Today, the US Supreme Court is set to hear arguments in Coinbase‘s efforts to push two class-action lawsuits against it into arbitration.
Although it is not a case specifically related to cryptocurrency, this event holds significant historical value as it marks the first time that all nine Justices of this court will preside over a legal dispute involving crypto-related matters.
Indeed, Bloomberg reported that the case is primarily focused on a procedural dispute over arbitration, rather than cryptocurrency itself, adding:
“At issue is whether a lawsuit can move forward in federal court while a company presses an appeal that would send the case to arbitration.”
This refers to the company’s user agreement that requires disputes to be sent to arbitration. A federal court, however, allowed the two cases in question to proceed.
Coinbase filed a joint petition to the Supreme Court and argued that trial court proceedings should be automatically paused when a party files a non-frivolous appeal seeking to compel arbitration.
As for the two lawsuits: in one, Coinbase user Abraham Bielski claims that the exchange should compensate him for the $31,000 he lost after he gave a scammer pretending to be a PayPal representative remote access to his account in 2021.
The company’s customer service system failed to appropriately respond to requests for assistance, Bielski stated.

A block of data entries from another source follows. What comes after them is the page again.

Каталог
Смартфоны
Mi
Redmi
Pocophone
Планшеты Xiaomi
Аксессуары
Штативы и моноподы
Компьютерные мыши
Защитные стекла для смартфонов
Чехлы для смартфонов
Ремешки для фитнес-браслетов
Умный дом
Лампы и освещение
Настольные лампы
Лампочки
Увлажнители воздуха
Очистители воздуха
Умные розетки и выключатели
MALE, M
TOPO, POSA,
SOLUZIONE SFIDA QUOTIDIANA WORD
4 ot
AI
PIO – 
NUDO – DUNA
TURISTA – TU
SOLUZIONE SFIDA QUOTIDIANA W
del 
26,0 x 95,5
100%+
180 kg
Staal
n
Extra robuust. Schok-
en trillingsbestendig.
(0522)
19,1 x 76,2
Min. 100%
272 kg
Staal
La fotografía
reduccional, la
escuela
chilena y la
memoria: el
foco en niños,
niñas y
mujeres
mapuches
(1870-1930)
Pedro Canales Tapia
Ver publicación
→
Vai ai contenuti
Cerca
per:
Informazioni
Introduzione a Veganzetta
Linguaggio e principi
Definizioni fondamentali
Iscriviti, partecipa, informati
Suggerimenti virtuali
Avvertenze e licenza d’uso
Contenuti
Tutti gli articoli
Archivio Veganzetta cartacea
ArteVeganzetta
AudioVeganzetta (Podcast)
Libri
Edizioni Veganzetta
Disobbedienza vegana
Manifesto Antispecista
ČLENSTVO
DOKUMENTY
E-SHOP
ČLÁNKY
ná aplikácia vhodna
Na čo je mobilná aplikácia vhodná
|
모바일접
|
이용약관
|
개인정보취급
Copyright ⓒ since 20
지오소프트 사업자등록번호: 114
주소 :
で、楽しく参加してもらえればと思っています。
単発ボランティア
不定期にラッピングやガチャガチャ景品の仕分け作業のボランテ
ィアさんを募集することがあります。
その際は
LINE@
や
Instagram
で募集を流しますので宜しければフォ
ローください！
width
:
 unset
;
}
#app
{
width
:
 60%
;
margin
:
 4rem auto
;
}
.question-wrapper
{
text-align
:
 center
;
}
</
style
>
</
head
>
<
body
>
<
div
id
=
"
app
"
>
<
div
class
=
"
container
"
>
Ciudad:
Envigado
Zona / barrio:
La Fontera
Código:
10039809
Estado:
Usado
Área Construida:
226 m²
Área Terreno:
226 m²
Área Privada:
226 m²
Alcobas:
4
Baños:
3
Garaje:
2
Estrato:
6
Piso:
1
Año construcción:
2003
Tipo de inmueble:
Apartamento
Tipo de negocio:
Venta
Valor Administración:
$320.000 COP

The other lawsuit claims that Coinbase held a $1.2 million dogecoin (DOGE) sweepstakes without adequately disclosing that entrants didn’t have to buy or sell the coin.
User David Suski sued the exchange and marketing firm Marden-Kane, alleging that Coinbase’s marketing for the sweepstakes deceived customers on whether they could participate for free or had to buy the coin first.
Arbitration agreements are common in crypto as in any other industry with retail business and large customer bases. Bloomberg Intelligence litigation analyst Elliot Stein stated that,
“Coinbase is no different than a lot of those other companies. […] It just happens to be a crypto-related company.”
And this is no small deal either, as the decision the court reaches is likely to influence future crypto-related cases. According to the law firm Miller & Chevalier,
“The question presented by Coinbase’s petition has broad implications for the emerging litigation landscape in the cryptocurrency market. The digital asset offerings within the fintech sector such as crypto-exchanges and non-fungible token (NFT) marketplaces include arbitration agreements that users must accept to access offerings.”
The court will convene at 10 am ET.
Meanwhile, as reported in February, the exchange succeeded in its legal battle against a lawsuit filed by a group of clients who claimed the platform facilitated the sale of unregistered securities and failed to register as a broker-dealer.
The class-action suit was dismissed.
Given an ever-growing list of legal questions prompted by the crypto market growth and the string of crypto company failures, Gerard Comizio, associate director of the business law program at American University’s Washington College of Law, commented on the Cooinabse case and told Bloomberg that,
“It’s just the tip of the tip of the iceberg on crypto-related litigation.”
One of the most significant legal questions out there is that of securities – that is, the US Securities and Exchange Commission (SEC)’s ongoing attempts to classify cryptoassets as securities. Some experts argued that the SEC may hit an obstacle with the Supreme Court.
“I think the current Supreme Court is probably eager in some ways to rein in what a lot of industry folks consider to be a very aggressive SEC,” said Stein.
One of the best-known cases in this area is that of the SEC versus California-based start-up Ripple, wherein the regulator accused the company of selling unregistered tokens, XRP, without proper disclosure.
A federal judge in New York is expected to deliver the decision in the case in the first half of this year, and it is bound to affect the crypto industry at large.
Notably, there is a connection to Coinbase here as well. At the very end of 2020, it was reported that an alleged customer hit the trading giant with a class-action lawsuit, claiming that it “illegally sold” him “securities” in the form of XRP tokens.
Besides the ‘securities issue’, there is the ‘commodities issue’. The US Commodity Futures Trading Commission stated that some cryptoassets like Bitcoin (BTC) are commodities and argued for Congress to pass legislation to give it federal oversight over these coins.
And there are numerous other legal questions to be answered, such as how to apply federal tax, money laundering, and antitrust laws to the industry, which are complicated by blockchains’ decentralized nature.